What is interesting is that it is not a case of Jesus contextualizing his message, but of the officer localizing Jesus in his world. So often we focus our energy on how we "do" contextualization, how we translate God's love and mercy (I use that word a lot myself) or how we become relevant, and don't leave room in our thinking for the ways people in their own world can see Christ in their midst.
It's clear that's what happened to the officer, because he isn't standing by the gate making idle chat with one of many passing travelers. He seeks Jesus out and addresses him as "Lord," implying that he recognizes Jesus' authority. His statement about his servant's pain is clearly a request, since there's no real reason for him to bring that up in casual conversation. Jesus recognizes his seriousness and his faith and agrees to go heal the servant.

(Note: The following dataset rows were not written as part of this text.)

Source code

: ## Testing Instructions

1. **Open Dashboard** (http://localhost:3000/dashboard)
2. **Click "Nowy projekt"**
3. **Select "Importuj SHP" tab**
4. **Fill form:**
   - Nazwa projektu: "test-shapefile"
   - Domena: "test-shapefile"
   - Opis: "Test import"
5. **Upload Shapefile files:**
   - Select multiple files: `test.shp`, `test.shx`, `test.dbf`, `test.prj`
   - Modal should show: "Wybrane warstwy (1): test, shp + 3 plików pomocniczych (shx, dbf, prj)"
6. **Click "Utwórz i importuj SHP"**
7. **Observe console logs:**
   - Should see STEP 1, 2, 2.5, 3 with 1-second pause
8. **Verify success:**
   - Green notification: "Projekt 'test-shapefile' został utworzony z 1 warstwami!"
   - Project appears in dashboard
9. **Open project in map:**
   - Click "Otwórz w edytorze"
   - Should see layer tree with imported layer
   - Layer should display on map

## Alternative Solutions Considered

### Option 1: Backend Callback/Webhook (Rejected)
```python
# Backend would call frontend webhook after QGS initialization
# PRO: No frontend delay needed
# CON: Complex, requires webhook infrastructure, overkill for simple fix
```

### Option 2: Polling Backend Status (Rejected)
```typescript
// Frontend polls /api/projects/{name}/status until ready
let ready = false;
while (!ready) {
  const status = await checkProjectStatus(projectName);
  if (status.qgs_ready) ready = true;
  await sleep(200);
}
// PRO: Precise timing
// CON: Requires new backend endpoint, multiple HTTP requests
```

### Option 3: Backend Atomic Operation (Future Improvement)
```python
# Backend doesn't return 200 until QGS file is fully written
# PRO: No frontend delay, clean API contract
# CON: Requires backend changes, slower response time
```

Here's where it gets interesting. Clearly this officer has seen something in Jesus, or been told something about him, that he recognizes as authority worth submitting to. Soldiers are trained, of course, to obey the constituted authorities over them in service of their mission. But they are not likely to submit to just any authority. Occupying forces learn to be wary of the populations they are imposing themselves on, as US forces are in Iraq, uncertain who is an insurgant and who is just trying to get on with their everyday life. There are certain trust relationships assumed with political and tribal leadership, but for this soldier to risk trust in an unconstituted authority, the "leader" and teacher of a religious minority, he must have sensed in Jesus a larger authority.

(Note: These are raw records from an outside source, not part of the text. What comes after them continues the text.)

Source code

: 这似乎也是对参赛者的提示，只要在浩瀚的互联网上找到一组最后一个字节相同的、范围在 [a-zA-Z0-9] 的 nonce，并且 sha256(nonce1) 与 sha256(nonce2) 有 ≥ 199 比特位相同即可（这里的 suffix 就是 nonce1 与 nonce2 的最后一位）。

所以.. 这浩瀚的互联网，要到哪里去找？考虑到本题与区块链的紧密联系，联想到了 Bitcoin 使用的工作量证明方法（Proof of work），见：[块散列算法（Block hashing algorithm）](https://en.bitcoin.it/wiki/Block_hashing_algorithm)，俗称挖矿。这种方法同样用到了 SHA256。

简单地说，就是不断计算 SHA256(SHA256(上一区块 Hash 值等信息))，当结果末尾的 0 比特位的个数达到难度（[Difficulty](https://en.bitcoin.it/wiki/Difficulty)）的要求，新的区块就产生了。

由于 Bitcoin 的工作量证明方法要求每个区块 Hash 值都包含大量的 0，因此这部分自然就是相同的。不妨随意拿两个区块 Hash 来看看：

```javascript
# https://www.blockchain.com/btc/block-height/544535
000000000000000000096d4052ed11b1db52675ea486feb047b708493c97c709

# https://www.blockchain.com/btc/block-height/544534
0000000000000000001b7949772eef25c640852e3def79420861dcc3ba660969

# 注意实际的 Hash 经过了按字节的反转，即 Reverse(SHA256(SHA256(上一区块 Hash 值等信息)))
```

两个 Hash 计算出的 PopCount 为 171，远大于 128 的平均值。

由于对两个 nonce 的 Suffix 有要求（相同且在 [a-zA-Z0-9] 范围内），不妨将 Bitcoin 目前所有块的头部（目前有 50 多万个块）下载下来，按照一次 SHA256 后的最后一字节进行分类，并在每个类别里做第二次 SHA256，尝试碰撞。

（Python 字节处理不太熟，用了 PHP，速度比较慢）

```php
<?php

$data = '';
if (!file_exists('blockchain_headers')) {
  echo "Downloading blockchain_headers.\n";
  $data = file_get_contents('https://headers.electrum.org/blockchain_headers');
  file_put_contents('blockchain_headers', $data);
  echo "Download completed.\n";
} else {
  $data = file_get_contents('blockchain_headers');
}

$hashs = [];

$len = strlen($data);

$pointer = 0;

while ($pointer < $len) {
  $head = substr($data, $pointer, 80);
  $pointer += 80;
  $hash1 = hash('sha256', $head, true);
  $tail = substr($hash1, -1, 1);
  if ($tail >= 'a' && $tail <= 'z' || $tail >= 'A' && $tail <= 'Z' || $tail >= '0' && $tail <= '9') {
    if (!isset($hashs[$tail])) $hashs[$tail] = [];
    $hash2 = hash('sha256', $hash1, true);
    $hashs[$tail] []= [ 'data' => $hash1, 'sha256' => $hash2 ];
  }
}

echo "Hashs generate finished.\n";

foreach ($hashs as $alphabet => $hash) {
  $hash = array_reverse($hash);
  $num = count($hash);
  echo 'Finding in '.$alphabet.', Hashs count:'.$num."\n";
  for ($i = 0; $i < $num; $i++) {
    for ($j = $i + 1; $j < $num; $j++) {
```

There is nothing said of how the officer came to know this. Perhaps he witnessed one of Jesus' healing, or been told about his teaching with authority. But he immediately places Jesus and his authority in his world. The officer knows these relationships well. Disobeying a direct order from his superiors would have dire consequences for him, and he would no doubt impose serious punishment on one of the soldiers under his command for the same infraction. In his world obeying orders is a matter of life and death. And he senses that Jesus is the real deal, that he is in command of forces of health and life. So he both recognizes his place ("I'm not good enough for you to come into my house") in the chain of command and submits not only his servant but himself to Jesus' order. He could have just commandeered Jesus and taken him to lay hands on the servant; he had that authority. But he saw beyond the benefit he could get from Jesus' gift of healing and glimpsed who Jesus was, his goodness and his true authority.
Jesus is quick to use this display of faith as a teching moment. "This," he says, "is faith: knowing who I am and living as if that is true." The officer didn't need guarantees or convincing, he didn't need a display of power to see if his faith was warranted, he simply recognized who Jesus was and oriented his life around that fact. And Jesus is very clear here that that is the kind of faith that is required, not having the right genes, the right outward actions or the right beliefs. "The ones who should have been in the kingdom will be thrown out into the dark."

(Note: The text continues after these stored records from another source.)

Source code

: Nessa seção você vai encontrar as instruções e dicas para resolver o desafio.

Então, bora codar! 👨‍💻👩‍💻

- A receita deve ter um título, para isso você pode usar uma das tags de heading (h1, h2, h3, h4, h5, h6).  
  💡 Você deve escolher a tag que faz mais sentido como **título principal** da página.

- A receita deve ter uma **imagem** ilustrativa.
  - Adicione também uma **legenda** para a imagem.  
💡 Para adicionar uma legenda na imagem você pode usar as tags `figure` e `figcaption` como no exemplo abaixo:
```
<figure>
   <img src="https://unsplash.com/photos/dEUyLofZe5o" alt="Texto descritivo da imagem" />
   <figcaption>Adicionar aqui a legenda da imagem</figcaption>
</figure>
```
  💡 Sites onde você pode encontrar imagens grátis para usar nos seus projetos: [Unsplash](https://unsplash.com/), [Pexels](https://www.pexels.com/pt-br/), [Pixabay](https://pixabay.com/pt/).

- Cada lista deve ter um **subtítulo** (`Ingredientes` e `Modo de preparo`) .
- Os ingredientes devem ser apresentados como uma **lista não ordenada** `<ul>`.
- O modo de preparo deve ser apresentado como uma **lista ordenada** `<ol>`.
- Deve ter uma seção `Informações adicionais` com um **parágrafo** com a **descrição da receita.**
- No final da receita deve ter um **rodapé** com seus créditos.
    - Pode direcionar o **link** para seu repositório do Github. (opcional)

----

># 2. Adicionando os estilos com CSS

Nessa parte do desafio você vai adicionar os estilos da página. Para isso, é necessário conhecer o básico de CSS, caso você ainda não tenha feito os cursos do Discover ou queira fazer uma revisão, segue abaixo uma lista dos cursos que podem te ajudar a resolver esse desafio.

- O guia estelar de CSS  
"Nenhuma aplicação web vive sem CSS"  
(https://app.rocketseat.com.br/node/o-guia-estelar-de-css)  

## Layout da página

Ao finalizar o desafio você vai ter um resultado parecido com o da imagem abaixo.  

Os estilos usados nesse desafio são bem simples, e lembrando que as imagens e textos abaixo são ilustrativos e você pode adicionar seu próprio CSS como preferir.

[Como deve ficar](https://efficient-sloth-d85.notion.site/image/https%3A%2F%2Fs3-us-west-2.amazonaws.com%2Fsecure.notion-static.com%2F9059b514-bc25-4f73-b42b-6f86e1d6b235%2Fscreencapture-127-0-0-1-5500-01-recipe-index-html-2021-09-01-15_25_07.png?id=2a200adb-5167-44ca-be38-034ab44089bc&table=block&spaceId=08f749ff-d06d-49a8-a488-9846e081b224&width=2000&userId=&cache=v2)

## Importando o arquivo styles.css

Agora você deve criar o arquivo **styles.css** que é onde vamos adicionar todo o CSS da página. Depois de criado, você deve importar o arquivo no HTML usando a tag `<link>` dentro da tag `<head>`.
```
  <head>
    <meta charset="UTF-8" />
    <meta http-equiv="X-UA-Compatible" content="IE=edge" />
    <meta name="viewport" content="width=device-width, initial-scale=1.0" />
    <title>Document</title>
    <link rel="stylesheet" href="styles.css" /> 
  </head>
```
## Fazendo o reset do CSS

The crowd must've been amazed. The Pharisees preached an extreme "attractional" model: Get it together and be like us to be right with God. Jesus seems to be saying here that it's not about becoming a Pharisee or even a Jew -- "Many will come from everywhere to enjoy the feast in the kingdom of heaven with Abraham, Isaac and Jacob." Rather, he praises the officer, an outsider who recognizes who Jesus is and, because his world is exposed to the living God, is forever changed by the contact. There's a stunning reciprocity in the contextualization that goes on here; the officer locates Jesus in his context and then, in this case, expands that context to include Jesus along side, even above, the authorities that can punish or execute him.
The question for the day is: How are we -- as individuals and as church -- presenting who Jesus is? Many people hear judgment and exclusion from Christians, a call to change first and then we'll talk. How do we present a merciful and inclusive God whom people can imagine and desire in their own lives, and whose goodness can help them to enlarge and reshape those lives?